- _Supplied information_
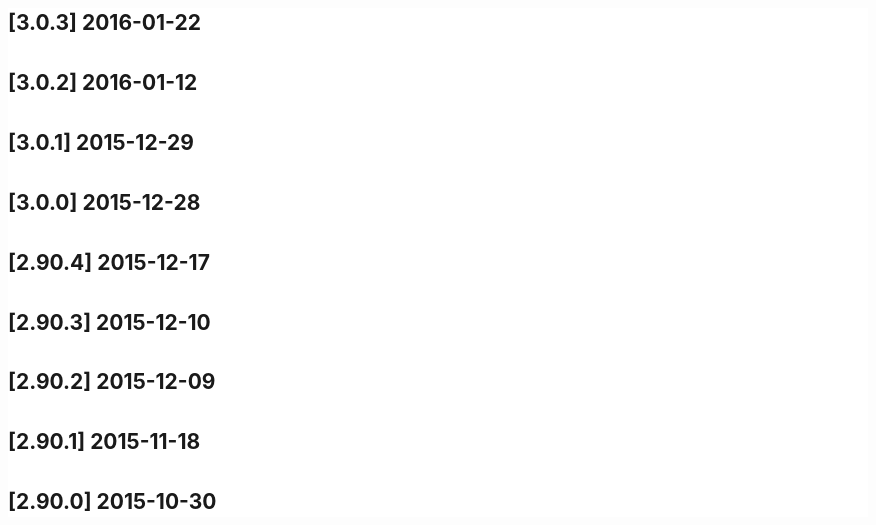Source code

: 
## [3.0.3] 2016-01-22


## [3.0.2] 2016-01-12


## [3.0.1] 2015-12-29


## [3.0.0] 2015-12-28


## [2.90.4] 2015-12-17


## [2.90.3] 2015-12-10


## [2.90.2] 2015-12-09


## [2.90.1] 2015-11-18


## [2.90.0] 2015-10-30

- _Your assignment_
No images belong in the copy. Transcribe every record exactly.

- _Task response_
Source code

: 
## [3.0.3] 2016-01-22


## [3.0.2] 2016-01-12


## [3.0.1] 2015-12-29


## [3.0.0] 2015-12-28


## [2.90.4] 2015-12-17


## [2.90.3] 2015-12-10


## [2.90.2] 2015-12-09


## [2.90.1] 2015-11-18


## [2.90.0] 2015-10-30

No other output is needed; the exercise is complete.